Collection entries:
####
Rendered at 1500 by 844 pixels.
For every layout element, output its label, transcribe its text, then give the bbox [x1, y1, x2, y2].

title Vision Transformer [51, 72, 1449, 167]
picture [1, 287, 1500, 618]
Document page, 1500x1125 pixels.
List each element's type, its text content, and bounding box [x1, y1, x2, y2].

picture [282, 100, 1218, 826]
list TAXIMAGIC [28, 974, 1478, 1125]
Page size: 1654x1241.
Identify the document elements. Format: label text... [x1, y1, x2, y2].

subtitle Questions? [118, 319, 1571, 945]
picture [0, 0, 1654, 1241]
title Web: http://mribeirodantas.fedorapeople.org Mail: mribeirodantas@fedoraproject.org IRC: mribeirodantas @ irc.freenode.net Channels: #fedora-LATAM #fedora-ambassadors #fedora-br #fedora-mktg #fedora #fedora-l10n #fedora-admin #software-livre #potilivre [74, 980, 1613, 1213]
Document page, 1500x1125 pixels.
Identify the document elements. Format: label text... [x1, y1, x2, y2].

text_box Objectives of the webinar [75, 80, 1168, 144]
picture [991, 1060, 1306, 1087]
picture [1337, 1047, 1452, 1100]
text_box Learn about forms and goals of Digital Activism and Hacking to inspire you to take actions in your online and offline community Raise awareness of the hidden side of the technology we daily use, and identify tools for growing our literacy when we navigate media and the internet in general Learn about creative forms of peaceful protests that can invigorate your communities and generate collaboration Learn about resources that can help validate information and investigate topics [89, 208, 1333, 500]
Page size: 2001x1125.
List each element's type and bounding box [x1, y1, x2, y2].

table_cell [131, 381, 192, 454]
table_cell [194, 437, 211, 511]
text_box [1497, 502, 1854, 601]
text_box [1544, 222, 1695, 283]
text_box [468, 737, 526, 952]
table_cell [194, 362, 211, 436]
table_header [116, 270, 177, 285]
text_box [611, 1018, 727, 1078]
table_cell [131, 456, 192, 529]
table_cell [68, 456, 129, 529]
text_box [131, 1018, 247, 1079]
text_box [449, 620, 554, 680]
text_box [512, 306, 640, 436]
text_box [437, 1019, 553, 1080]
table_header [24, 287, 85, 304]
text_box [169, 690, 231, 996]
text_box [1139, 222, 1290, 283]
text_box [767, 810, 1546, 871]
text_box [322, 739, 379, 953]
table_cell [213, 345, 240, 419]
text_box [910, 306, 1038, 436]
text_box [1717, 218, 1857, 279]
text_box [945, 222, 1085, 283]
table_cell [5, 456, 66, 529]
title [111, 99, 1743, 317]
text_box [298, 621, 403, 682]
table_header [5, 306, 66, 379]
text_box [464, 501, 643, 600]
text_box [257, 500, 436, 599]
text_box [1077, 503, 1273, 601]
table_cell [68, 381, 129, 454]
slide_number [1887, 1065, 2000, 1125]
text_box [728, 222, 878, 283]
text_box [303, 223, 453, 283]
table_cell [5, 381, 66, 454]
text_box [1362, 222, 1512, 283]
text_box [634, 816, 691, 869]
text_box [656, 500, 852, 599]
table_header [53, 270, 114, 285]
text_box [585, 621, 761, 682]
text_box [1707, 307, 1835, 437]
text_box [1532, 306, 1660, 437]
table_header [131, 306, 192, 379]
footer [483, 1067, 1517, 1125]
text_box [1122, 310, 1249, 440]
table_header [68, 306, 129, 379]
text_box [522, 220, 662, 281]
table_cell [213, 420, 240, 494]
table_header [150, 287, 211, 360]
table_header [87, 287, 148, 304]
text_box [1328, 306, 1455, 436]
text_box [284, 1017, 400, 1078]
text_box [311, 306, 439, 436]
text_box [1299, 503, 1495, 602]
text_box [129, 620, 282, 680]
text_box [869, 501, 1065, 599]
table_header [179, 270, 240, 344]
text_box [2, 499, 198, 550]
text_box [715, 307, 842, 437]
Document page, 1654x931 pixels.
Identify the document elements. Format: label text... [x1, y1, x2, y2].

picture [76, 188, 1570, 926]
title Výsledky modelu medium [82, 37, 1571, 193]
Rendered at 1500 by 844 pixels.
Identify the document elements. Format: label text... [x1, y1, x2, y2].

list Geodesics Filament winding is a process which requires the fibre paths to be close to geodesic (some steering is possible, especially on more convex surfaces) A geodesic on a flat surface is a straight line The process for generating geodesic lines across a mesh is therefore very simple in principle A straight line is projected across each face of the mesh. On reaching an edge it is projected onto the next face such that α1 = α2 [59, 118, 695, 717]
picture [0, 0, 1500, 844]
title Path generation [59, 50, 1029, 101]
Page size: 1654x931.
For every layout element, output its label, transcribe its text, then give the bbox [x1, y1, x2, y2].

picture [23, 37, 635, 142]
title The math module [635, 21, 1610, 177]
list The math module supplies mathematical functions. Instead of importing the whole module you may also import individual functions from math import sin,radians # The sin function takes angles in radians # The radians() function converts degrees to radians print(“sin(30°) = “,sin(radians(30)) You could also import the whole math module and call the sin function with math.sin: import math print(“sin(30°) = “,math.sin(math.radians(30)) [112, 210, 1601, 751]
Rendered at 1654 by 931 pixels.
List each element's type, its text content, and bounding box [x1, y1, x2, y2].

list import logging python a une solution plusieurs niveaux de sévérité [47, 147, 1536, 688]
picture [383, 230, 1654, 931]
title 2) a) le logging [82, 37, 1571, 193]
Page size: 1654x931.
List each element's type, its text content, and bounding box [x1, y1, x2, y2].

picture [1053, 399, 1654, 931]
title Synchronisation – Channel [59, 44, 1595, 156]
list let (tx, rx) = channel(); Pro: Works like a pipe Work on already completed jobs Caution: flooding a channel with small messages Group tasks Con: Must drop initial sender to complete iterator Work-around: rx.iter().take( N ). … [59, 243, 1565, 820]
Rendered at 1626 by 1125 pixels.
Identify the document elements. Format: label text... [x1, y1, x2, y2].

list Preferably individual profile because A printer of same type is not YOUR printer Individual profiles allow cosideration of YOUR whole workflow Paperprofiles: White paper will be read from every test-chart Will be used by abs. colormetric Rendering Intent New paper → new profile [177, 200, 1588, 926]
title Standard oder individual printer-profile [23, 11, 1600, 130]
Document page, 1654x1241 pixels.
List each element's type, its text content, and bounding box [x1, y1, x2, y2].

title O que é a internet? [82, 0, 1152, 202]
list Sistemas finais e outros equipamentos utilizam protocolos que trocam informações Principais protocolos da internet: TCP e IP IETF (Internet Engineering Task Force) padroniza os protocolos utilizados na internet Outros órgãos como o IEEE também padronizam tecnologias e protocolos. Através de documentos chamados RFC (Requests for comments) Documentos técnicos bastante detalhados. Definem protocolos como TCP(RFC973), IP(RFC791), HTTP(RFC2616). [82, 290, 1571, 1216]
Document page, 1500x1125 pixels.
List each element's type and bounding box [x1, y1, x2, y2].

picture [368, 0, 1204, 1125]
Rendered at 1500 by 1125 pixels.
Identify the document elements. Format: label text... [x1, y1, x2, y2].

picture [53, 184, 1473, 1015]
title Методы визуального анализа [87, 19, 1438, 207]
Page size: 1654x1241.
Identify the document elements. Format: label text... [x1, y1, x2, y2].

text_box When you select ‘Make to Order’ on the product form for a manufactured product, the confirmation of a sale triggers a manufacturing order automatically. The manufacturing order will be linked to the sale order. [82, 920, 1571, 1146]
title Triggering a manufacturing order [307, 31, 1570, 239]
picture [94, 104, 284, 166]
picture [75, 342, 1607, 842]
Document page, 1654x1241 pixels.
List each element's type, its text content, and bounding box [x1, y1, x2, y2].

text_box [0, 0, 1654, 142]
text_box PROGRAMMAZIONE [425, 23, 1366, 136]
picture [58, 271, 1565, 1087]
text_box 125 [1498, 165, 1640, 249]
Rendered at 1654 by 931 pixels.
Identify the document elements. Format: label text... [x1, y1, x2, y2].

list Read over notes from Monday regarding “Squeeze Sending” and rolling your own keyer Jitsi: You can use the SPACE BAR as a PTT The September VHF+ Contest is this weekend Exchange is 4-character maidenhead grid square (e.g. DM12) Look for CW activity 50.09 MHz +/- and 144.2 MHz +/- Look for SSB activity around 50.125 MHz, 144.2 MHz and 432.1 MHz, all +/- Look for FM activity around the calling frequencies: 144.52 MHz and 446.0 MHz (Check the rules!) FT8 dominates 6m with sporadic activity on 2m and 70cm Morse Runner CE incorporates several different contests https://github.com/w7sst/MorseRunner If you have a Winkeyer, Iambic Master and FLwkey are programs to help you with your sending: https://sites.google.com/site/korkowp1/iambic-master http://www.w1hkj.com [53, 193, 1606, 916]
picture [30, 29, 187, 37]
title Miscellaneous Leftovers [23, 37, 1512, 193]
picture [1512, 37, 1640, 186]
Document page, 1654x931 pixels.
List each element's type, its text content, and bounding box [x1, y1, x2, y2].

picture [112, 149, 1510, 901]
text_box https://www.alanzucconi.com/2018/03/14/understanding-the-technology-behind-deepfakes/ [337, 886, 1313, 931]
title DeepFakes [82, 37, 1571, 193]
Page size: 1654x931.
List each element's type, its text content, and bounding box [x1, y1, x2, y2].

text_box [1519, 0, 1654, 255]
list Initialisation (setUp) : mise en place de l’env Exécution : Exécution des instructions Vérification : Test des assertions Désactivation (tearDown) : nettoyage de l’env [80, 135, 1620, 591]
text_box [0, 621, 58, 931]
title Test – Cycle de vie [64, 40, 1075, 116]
####
**TASK TO COMPLETE**
Copy the material starting at its first line and ending at the line containing "list TAXIMAGIC [28, 974, 1478, 1125]", swapping "pixels" for "px" and keeping everything else the same.

**THE REPLY**
Rendered at 1500 by 844 px.
For every layout element, output its label, transcribe its text, then give the bbox [x1, y1, x2, y2].

title Vision Transformer [51, 72, 1449, 167]
picture [1, 287, 1500, 618]
Document page, 1500x1125 px.
List each element's type, its text content, and bounding box [x1, y1, x2, y2].

picture [282, 100, 1218, 826]
list TAXIMAGIC [28, 974, 1478, 1125]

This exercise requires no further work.